TASK ITEM - Repeat exactly the lines that run from the start of the records below to the line with "J<sub>i</sub>(x) ∧ J<sub>j</sub>(x) = J<sub>i</sub>(x)", including both of those lines but not the pictures.

RECORDS SHOWN -
☆ ☆ ☆ ☆

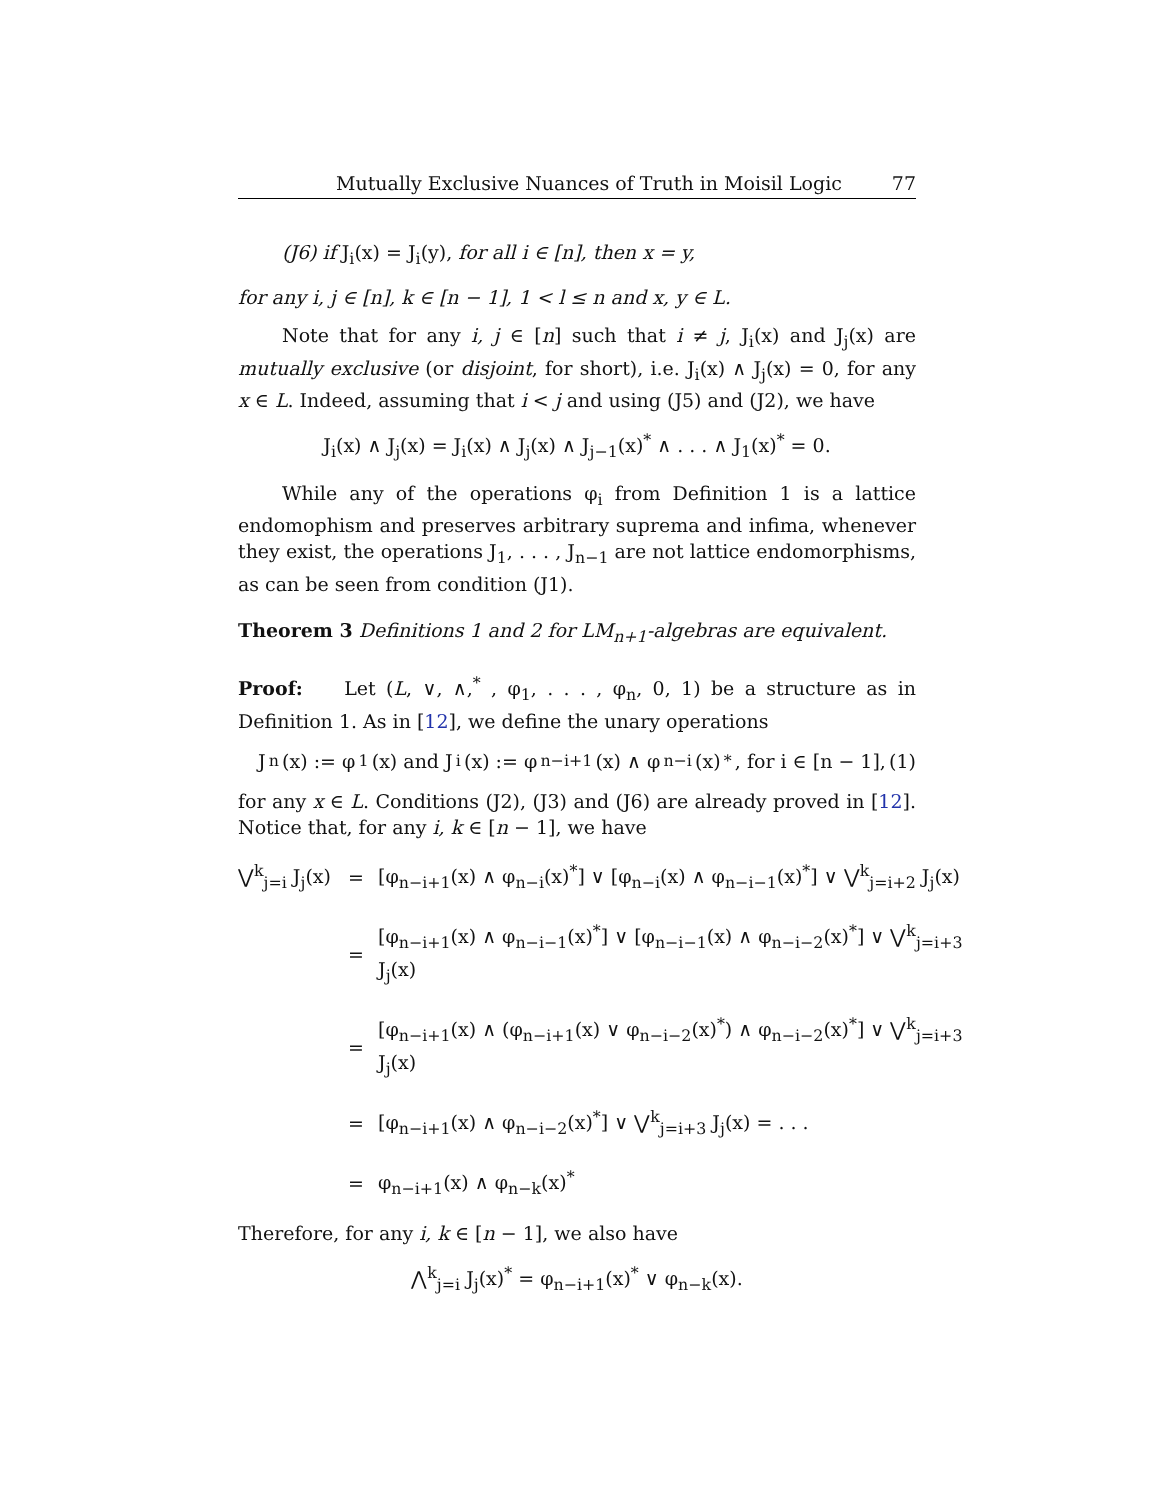Mutually Exclusive Nuances of Truth in Moisil Logic 77
(J6) if J<sub>i</sub>(x) = J<sub>i</sub>(y), for all i ∈ [n], then x = y,
for any i, j ∈ [n], k ∈ [n − 1], 1 < l ≤ n and x, y ∈ L.
Note that for any i, j ∈ [n] such that i ≠ j, J<sub>i</sub>(x) and J<sub>j</sub>(x) are mutually exclusive (or disjoint, for short), i.e. J<sub>i</sub>(x) ∧ J<sub>j</sub>(x) = 0, for any x ∈ L. Indeed, assuming that i < j and using (J5) and (J2), we have
J<sub>i</sub>(x) ∧ J<sub>j</sub>(x) = J<sub>i</sub>(x) ∧ J<sub>j</sub>(x) ∧ J<sub>j−1</sub>(x)<sup>*</sup> ∧ . . . ∧ J<sub>1</sub>(x)<sup>*</sup> = 0.
While any of the operations φ<sub>i</sub> from Definition 1 is a lattice endomophism and preserves arbitrary suprema and infima, whenever they exist, the operations J<sub>1</sub>, . . . , J<sub>n−1</sub> are not lattice endomorphisms, as can be seen from condition (J1).
Theorem 3 Definitions 1 and 2 for LM<sub>n+1</sub>-algebras are equivalent.
Proof: Let (L, ∨, ∧,<sup>*</sup> , φ<sub>1</sub>, . . . , φ<sub>n</sub>, 0, 1) be a structure as in Definition 1. As in [12], we define the unary operations
J<sub>n</sub>(x) := φ<sub>1</sub>(x) and J<sub>i</sub>(x) := φ<sub>n−i+1</sub>(x) ∧ φ<sub>n−i</sub>(x)<sup>*</sup>, for i ∈ [n − 1], (1)
for any x ∈ L. Conditions (J2), (J3) and (J6) are already proved in [12]. Notice that, for any i, k ∈ [n − 1], we have
⋁<sup>k</sup><sub>j=i</sub> J<sub>j</sub>(x) = [φ<sub>n−i+1</sub>(x) ∧ φ<sub>n−i</sub>(x)<sup>*</sup>] ∨ [φ<sub>n−i</sub>(x) ∧ φ<sub>n−i−1</sub>(x)<sup>*</sup>] ∨ ⋁<sup>k</sup><sub>j=i+2</sub> J<sub>j</sub>(x) = [φ<sub>n−i+1</sub>(x) ∧ φ<sub>n−i−1</sub>(x)<sup>*</sup>] ∨ [φ<sub>n−i−1</sub>(x) ∧ φ<sub>n−i−2</sub>(x)<sup>*</sup>] ∨ ⋁<sup>k</sup><sub>j=i+3</sub> J<sub>j</sub>(x) = [φ<sub>n−i+1</sub>(x) ∧ (φ<sub>n−i+1</sub>(x) ∨ φ<sub>n−i−2</sub>(x)<sup>*</sup>) ∧ φ<sub>n−i−2</sub>(x)<sup>*</sup>] ∨ ⋁<sup>k</sup><sub>j=i+3</sub> J<sub>j</sub>(x) = [φ<sub>n−i+1</sub>(x) ∧ φ<sub>n−i−2</sub>(x)<sup>*</sup>] ∨ ⋁<sup>k</sup><sub>j=i+3</sub> J<sub>j</sub>(x) = . . . = φ<sub>n−i+1</sub>(x) ∧ φ<sub>n−k</sub>(x)<sup>*</sup>
Therefore, for any i, k ∈ [n − 1], we also have
⋀<sup>k</sup><sub>j=i</sub> J<sub>j</sub>(x)<sup>*</sup> = φ<sub>n−i+1</sub>(x)<sup>*</sup> ∨ φ<sub>n−k</sub>(x).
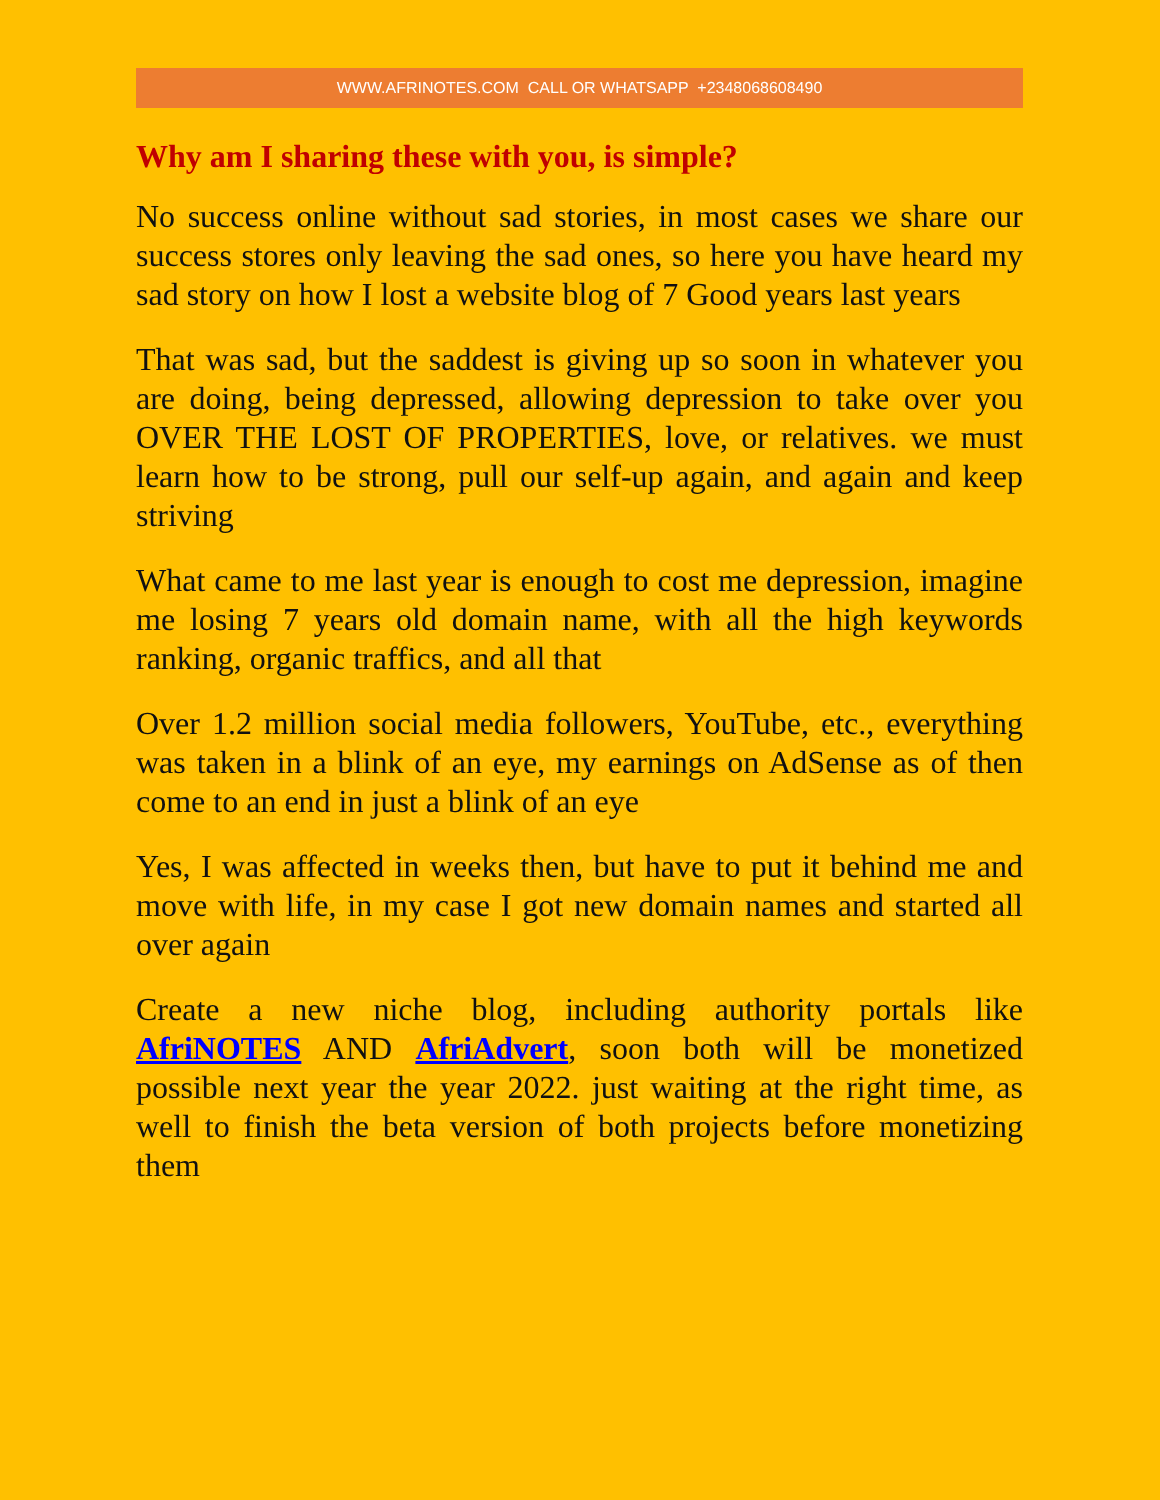WWW.AFRINOTES.COM CALL OR WHATSAPP +2348068608490
Why am I sharing these with you, is simple?
No success online without sad stories, in most cases we share our success stores only leaving the sad ones, so here you have heard my sad story on how I lost a website blog of 7 Good years last years
That was sad, but the saddest is giving up so soon in whatever you are doing, being depressed, allowing depression to take over you OVER THE LOST OF PROPERTIES, love, or relatives. we must learn how to be strong, pull our self-up again, and again and keep striving
What came to me last year is enough to cost me depression, imagine me losing 7 years old domain name, with all the high keywords ranking, organic traffics, and all that
Over 1.2 million social media followers, YouTube, etc., everything was taken in a blink of an eye, my earnings on AdSense as of then come to an end in just a blink of an eye
Yes, I was affected in weeks then, but have to put it behind me and move with life, in my case I got new domain names and started all over again
Create a new niche blog, including authority portals like AfriNOTES AND AfriAdvert, soon both will be monetized possible next year the year 2022. just waiting at the right time, as well to finish the beta version of both projects before monetizing them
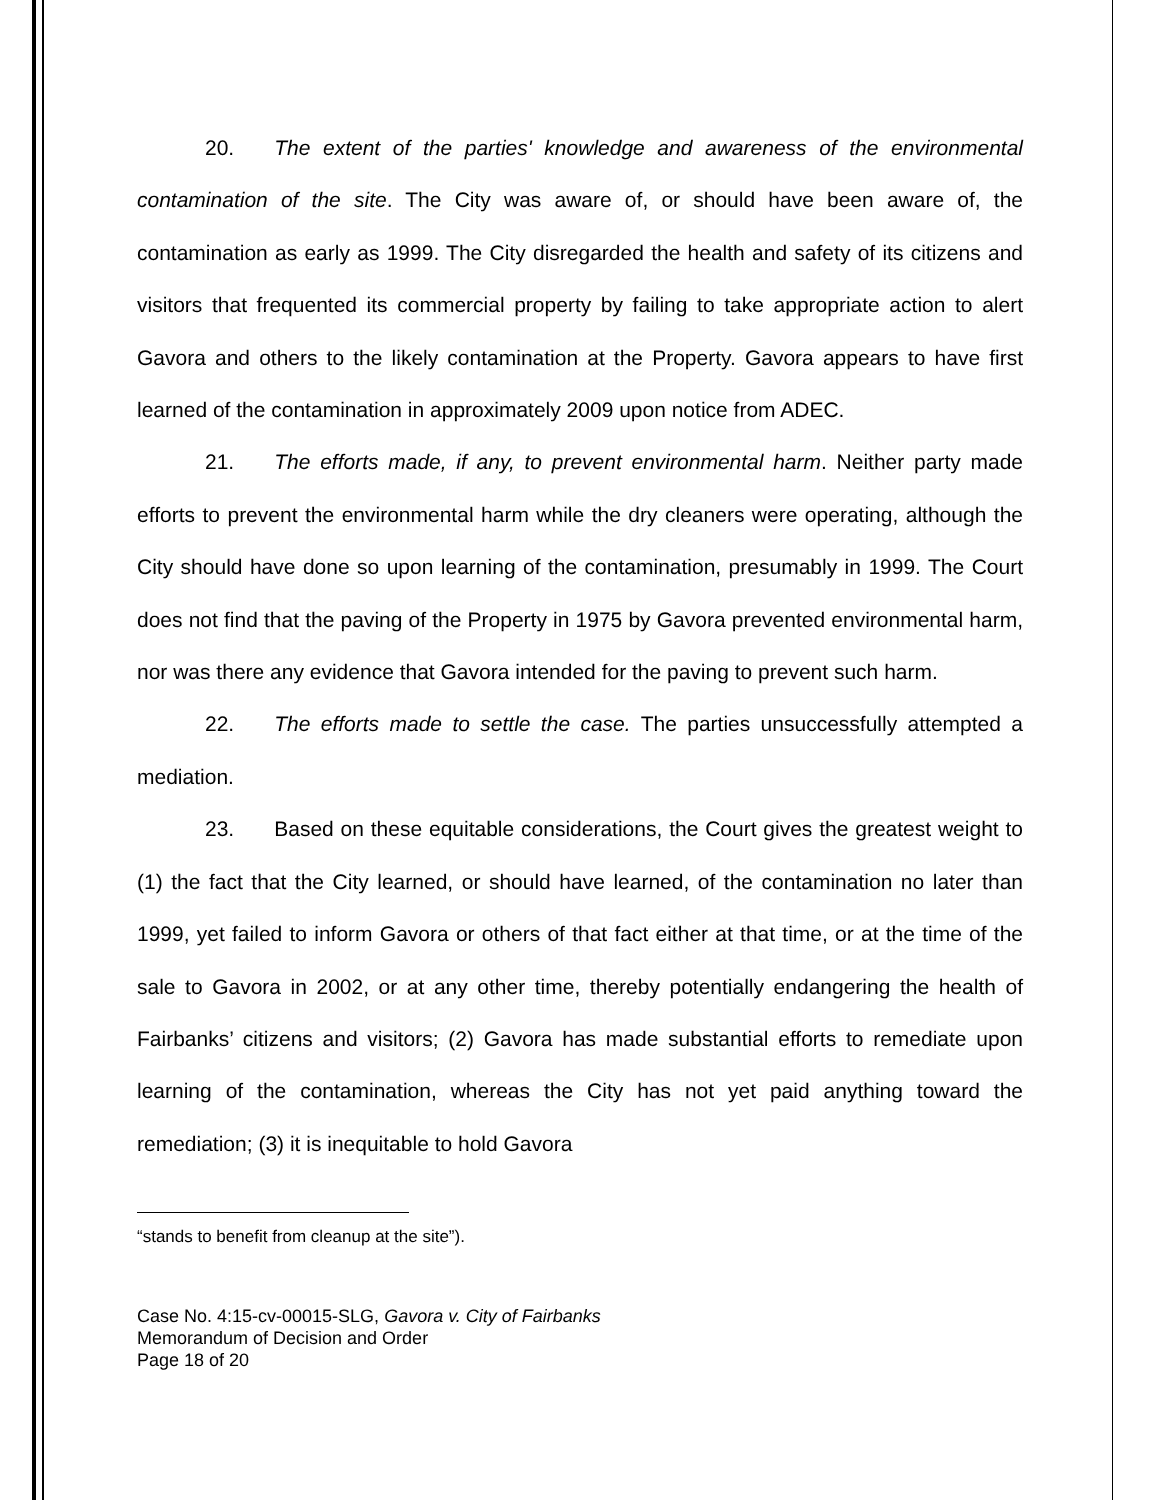20. The extent of the parties' knowledge and awareness of the environmental contamination of the site. The City was aware of, or should have been aware of, the contamination as early as 1999. The City disregarded the health and safety of its citizens and visitors that frequented its commercial property by failing to take appropriate action to alert Gavora and others to the likely contamination at the Property. Gavora appears to have first learned of the contamination in approximately 2009 upon notice from ADEC.
21. The efforts made, if any, to prevent environmental harm. Neither party made efforts to prevent the environmental harm while the dry cleaners were operating, although the City should have done so upon learning of the contamination, presumably in 1999. The Court does not find that the paving of the Property in 1975 by Gavora prevented environmental harm, nor was there any evidence that Gavora intended for the paving to prevent such harm.
22. The efforts made to settle the case. The parties unsuccessfully attempted a mediation.
23. Based on these equitable considerations, the Court gives the greatest weight to (1) the fact that the City learned, or should have learned, of the contamination no later than 1999, yet failed to inform Gavora or others of that fact either at that time, or at the time of the sale to Gavora in 2002, or at any other time, thereby potentially endangering the health of Fairbanks’ citizens and visitors; (2) Gavora has made substantial efforts to remediate upon learning of the contamination, whereas the City has not yet paid anything toward the remediation; (3) it is inequitable to hold Gavora
“stands to benefit from cleanup at the site”).
Case No. 4:15-cv-00015-SLG, Gavora v. City of Fairbanks
Memorandum of Decision and Order
Page 18 of 20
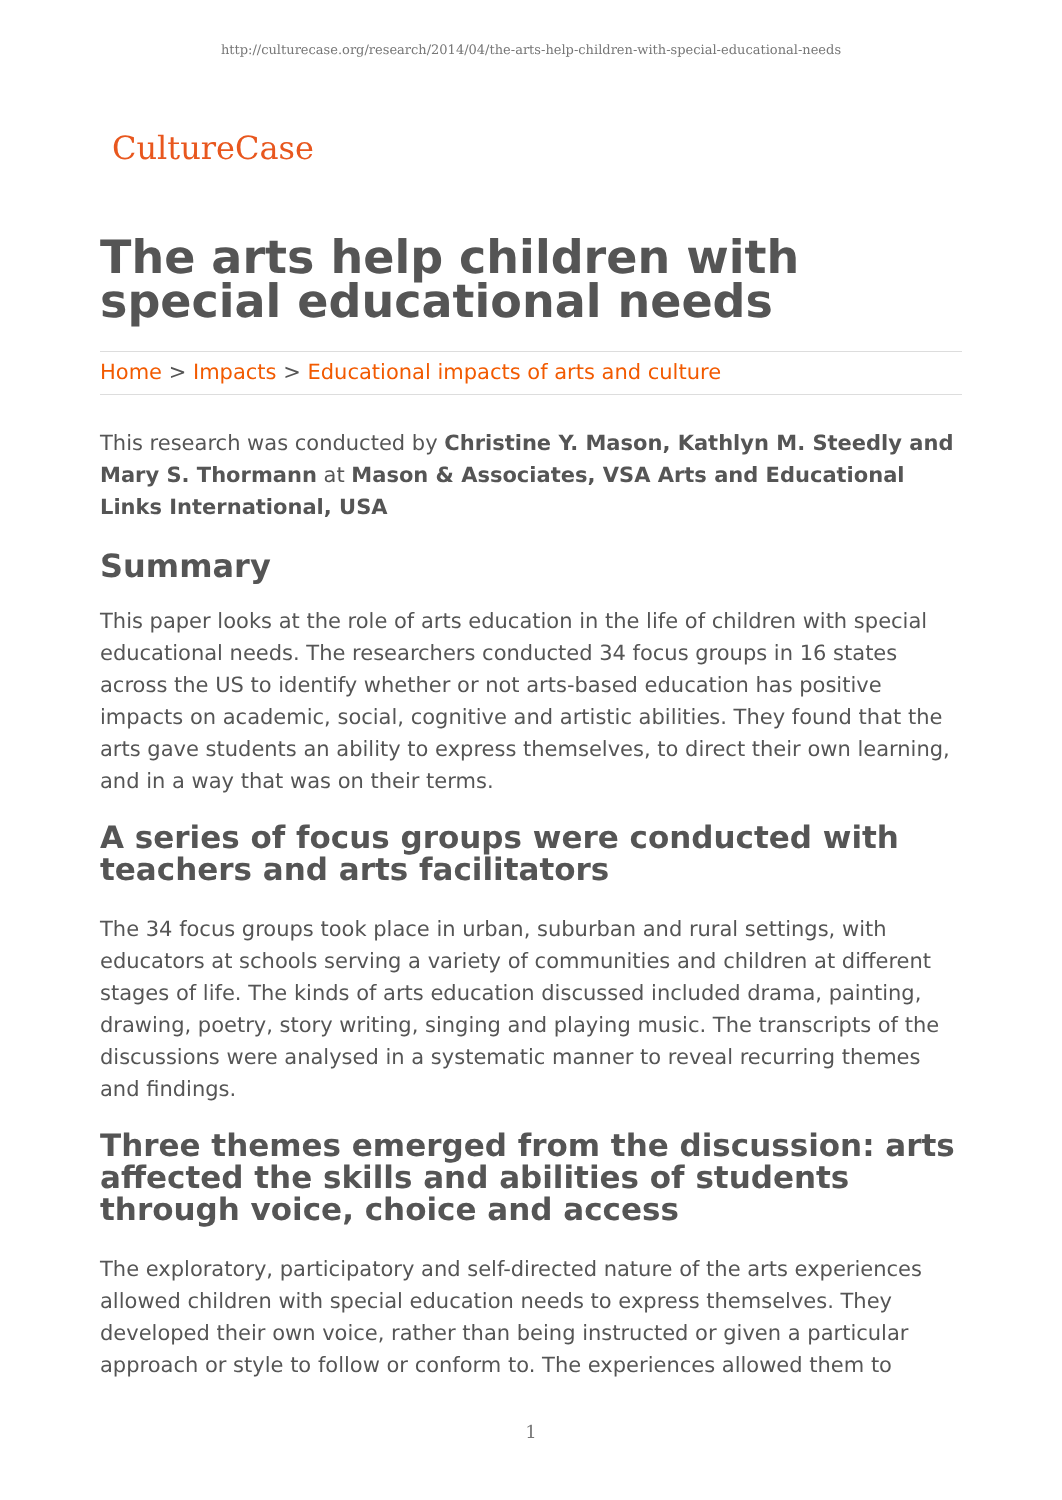http://culturecase.org/research/2014/04/the-arts-help-children-with-special-educational-needs
CultureCase
The arts help children with special educational needs
Home > Impacts > Educational impacts of arts and culture
This research was conducted by Christine Y. Mason, Kathlyn M. Steedly and Mary S. Thormann at Mason & Associates, VSA Arts and Educational Links International, USA
Summary
This paper looks at the role of arts education in the life of children with special educational needs. The researchers conducted 34 focus groups in 16 states across the US to identify whether or not arts-based education has positive impacts on academic, social, cognitive and artistic abilities. They found that the arts gave students an ability to express themselves, to direct their own learning, and in a way that was on their terms.
A series of focus groups were conducted with teachers and arts facilitators
The 34 focus groups took place in urban, suburban and rural settings, with educators at schools serving a variety of communities and children at different stages of life. The kinds of arts education discussed included drama, painting, drawing, poetry, story writing, singing and playing music. The transcripts of the discussions were analysed in a systematic manner to reveal recurring themes and findings.
Three themes emerged from the discussion: arts affected the skills and abilities of students through voice, choice and access
The exploratory, participatory and self-directed nature of the arts experiences allowed children with special education needs to express themselves. They developed their own voice, rather than being instructed or given a particular approach or style to follow or conform to. The experiences allowed them to
1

☆ ☆ ☆ ☆

ANSWER FOR THE TASK -
Mutually Exclusive Nuances of Truth in Moisil Logic 77
(J6) if J<sub>i</sub>(x) = J<sub>i</sub>(y), for all i ∈ [n], then x = y,
for any i, j ∈ [n], k ∈ [n − 1], 1 < l ≤ n and x, y ∈ L.
Note that for any i, j ∈ [n] such that i ≠ j, J<sub>i</sub>(x) and J<sub>j</sub>(x) are mutually exclusive (or disjoint, for short), i.e. J<sub>i</sub>(x) ∧ J<sub>j</sub>(x) = 0, for any x ∈ L. Indeed, assuming that i < j and using (J5) and (J2), we have
J<sub>i</sub>(x) ∧ J<sub>j</sub>(x) = J<sub>i</sub>(x) ∧ J<sub>j</sub>(x) ∧ J<sub>j−1</sub>(x)<sup>*</sup> ∧ . . . ∧ J<sub>1</sub>(x)<sup>*</sup> = 0.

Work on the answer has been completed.